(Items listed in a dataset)
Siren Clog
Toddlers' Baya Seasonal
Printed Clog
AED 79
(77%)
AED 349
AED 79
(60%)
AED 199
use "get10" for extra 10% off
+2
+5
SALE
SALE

(WORK TO BE COMPLETED):
The whole of the data is to be returned with every line intact.

(EXERCISE ANSWER):
Siren Clog
Toddlers' Baya Seasonal
Printed Clog
AED 79
(77%)
AED 349
AED 79
(60%)
AED 199
use "get10" for extra 10% off
+2
+5
SALE
SALE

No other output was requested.